### [Task to complete]
Exact reproduction of the following data is required.

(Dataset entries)
#####

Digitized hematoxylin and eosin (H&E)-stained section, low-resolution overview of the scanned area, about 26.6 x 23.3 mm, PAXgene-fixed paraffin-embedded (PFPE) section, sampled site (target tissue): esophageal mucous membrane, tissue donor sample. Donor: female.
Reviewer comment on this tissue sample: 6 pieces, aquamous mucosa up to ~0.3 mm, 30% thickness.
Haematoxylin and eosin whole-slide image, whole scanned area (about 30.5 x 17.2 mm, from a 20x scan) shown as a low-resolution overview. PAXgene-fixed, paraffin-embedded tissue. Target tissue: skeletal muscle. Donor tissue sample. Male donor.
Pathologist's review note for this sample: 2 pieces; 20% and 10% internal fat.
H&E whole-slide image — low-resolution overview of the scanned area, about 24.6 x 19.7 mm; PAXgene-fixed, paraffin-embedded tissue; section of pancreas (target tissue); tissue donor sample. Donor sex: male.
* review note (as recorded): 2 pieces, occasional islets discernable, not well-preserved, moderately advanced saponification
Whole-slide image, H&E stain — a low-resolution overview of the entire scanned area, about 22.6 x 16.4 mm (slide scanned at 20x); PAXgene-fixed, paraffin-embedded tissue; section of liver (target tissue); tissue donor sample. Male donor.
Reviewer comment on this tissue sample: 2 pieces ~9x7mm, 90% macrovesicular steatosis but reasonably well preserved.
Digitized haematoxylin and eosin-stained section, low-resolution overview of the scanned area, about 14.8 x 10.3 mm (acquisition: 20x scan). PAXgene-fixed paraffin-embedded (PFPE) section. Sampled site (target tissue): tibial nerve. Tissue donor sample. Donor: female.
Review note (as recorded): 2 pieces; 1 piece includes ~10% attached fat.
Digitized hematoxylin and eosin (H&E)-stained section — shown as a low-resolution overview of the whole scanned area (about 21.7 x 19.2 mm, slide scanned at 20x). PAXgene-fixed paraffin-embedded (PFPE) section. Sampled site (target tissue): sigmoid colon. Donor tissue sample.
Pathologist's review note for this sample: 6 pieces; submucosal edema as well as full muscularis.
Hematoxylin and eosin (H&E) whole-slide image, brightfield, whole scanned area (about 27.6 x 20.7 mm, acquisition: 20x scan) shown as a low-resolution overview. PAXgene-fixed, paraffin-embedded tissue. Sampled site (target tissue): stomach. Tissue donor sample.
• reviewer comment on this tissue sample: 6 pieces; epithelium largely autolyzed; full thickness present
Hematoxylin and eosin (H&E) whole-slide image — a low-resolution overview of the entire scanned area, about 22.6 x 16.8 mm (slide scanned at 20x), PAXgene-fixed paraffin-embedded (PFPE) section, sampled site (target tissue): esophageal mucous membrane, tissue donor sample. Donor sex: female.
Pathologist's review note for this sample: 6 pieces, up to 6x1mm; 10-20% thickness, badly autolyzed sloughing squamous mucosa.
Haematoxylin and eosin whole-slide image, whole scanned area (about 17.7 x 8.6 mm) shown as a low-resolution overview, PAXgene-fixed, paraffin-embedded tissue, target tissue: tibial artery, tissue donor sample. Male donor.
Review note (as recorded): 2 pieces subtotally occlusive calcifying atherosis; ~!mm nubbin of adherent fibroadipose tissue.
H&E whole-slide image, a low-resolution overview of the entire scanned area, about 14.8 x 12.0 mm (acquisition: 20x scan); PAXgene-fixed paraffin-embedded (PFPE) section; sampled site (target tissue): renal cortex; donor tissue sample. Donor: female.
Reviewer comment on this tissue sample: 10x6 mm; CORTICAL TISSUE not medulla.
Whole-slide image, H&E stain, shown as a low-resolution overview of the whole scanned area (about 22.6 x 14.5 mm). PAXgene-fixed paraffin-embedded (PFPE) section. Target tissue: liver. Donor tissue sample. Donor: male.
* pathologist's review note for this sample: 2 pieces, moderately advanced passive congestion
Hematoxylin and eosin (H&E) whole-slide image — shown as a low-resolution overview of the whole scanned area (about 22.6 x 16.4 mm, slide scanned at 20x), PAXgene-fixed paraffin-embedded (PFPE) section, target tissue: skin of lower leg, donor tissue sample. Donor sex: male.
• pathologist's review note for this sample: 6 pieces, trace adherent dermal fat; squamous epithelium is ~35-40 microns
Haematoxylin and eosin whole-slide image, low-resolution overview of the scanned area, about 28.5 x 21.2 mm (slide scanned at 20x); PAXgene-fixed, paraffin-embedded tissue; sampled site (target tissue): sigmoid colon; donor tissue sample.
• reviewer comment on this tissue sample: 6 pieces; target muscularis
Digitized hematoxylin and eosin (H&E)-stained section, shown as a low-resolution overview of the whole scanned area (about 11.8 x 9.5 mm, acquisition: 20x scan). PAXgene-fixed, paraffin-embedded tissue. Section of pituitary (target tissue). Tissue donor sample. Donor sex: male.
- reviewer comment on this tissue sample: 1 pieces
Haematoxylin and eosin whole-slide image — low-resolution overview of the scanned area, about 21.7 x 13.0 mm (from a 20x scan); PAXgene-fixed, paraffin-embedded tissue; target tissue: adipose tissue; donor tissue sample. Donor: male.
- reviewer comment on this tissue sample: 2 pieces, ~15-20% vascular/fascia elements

#####

### [Expected answer]
Digitized hematoxylin and eosin (H&E)-stained section, low-resolution overview of the scanned area, about 26.6 x 23.3 mm, PAXgene-fixed paraffin-embedded (PFPE) section, sampled site (target tissue): esophageal mucous membrane, tissue donor sample. Donor: female.
Reviewer comment on this tissue sample: 6 pieces, aquamous mucosa up to ~0.3 mm, 30% thickness.
Haematoxylin and eosin whole-slide image, whole scanned area (about 30.5 x 17.2 mm, from a 20x scan) shown as a low-resolution overview. PAXgene-fixed, paraffin-embedded tissue. Target tissue: skeletal muscle. Donor tissue sample. Male donor.
Pathologist's review note for this sample: 2 pieces; 20% and 10% internal fat.
H&E whole-slide image — low-resolution overview of the scanned area, about 24.6 x 19.7 mm; PAXgene-fixed, paraffin-embedded tissue; section of pancreas (target tissue); tissue donor sample. Donor sex: male.
* review note (as recorded): 2 pieces, occasional islets discernable, not well-preserved, moderately advanced saponification
Whole-slide image, H&E stain — a low-resolution overview of the entire scanned area, about 22.6 x 16.4 mm (slide scanned at 20x); PAXgene-fixed, paraffin-embedded tissue; section of liver (target tissue); tissue donor sample. Male donor.
Reviewer comment on this tissue sample: 2 pieces ~9x7mm, 90% macrovesicular steatosis but reasonably well preserved.
Digitized haematoxylin and eosin-stained section, low-resolution overview of the scanned area, about 14.8 x 10.3 mm (acquisition: 20x scan). PAXgene-fixed paraffin-embedded (PFPE) section. Sampled site (target tissue): tibial nerve. Tissue donor sample. Donor: female.
Review note (as recorded): 2 pieces; 1 piece includes ~10% attached fat.
Digitized hematoxylin and eosin (H&E)-stained section — shown as a low-resolution overview of the whole scanned area (about 21.7 x 19.2 mm, slide scanned at 20x). PAXgene-fixed paraffin-embedded (PFPE) section. Sampled site (target tissue): sigmoid colon. Donor tissue sample.
Pathologist's review note for this sample: 6 pieces; submucosal edema as well as full muscularis.
Hematoxylin and eosin (H&E) whole-slide image, brightfield, whole scanned area (about 27.6 x 20.7 mm, acquisition: 20x scan) shown as a low-resolution overview. PAXgene-fixed, paraffin-embedded tissue. Sampled site (target tissue): stomach. Tissue donor sample.
• reviewer comment on this tissue sample: 6 pieces; epithelium largely autolyzed; full thickness present
Hematoxylin and eosin (H&E) whole-slide image — a low-resolution overview of the entire scanned area, about 22.6 x 16.8 mm (slide scanned at 20x), PAXgene-fixed paraffin-embedded (PFPE) section, sampled site (target tissue): esophageal mucous membrane, tissue donor sample. Donor sex: female.
Pathologist's review note for this sample: 6 pieces, up to 6x1mm; 10-20% thickness, badly autolyzed sloughing squamous mucosa.
Haematoxylin and eosin whole-slide image, whole scanned area (about 17.7 x 8.6 mm) shown as a low-resolution overview, PAXgene-fixed, paraffin-embedded tissue, target tissue: tibial artery, tissue donor sample. Male donor.
Review note (as recorded): 2 pieces subtotally occlusive calcifying atherosis; ~!mm nubbin of adherent fibroadipose tissue.
H&E whole-slide image, a low-resolution overview of the entire scanned area, about 14.8 x 12.0 mm (acquisition: 20x scan); PAXgene-fixed paraffin-embedded (PFPE) section; sampled site (target tissue): renal cortex; donor tissue sample. Donor: female.
Reviewer comment on this tissue sample: 10x6 mm; CORTICAL TISSUE not medulla.
Whole-slide image, H&E stain, shown as a low-resolution overview of the whole scanned area (about 22.6 x 14.5 mm). PAXgene-fixed paraffin-embedded (PFPE) section. Target tissue: liver. Donor tissue sample. Donor: male.
* pathologist's review note for this sample: 2 pieces, moderately advanced passive congestion
Hematoxylin and eosin (H&E) whole-slide image — shown as a low-resolution overview of the whole scanned area (about 22.6 x 16.4 mm, slide scanned at 20x), PAXgene-fixed paraffin-embedded (PFPE) section, target tissue: skin of lower leg, donor tissue sample. Donor sex: male.
• pathologist's review note for this sample: 6 pieces, trace adherent dermal fat; squamous epithelium is ~35-40 microns
Haematoxylin and eosin whole-slide image, low-resolution overview of the scanned area, about 28.5 x 21.2 mm (slide scanned at 20x); PAXgene-fixed, paraffin-embedded tissue; sampled site (target tissue): sigmoid colon; donor tissue sample.
• reviewer comment on this tissue sample: 6 pieces; target muscularis
Digitized hematoxylin and eosin (H&E)-stained section, shown as a low-resolution overview of the whole scanned area (about 11.8 x 9.5 mm, acquisition: 20x scan). PAXgene-fixed, paraffin-embedded tissue. Section of pituitary (target tissue). Tissue donor sample. Donor sex: male.
- reviewer comment on this tissue sample: 1 pieces
Haematoxylin and eosin whole-slide image — low-resolution overview of the scanned area, about 21.7 x 13.0 mm (from a 20x scan); PAXgene-fixed, paraffin-embedded tissue; target tissue: adipose tissue; donor tissue sample. Donor: male.
- reviewer comment on this tissue sample: 2 pieces, ~15-20% vascular/fascia elements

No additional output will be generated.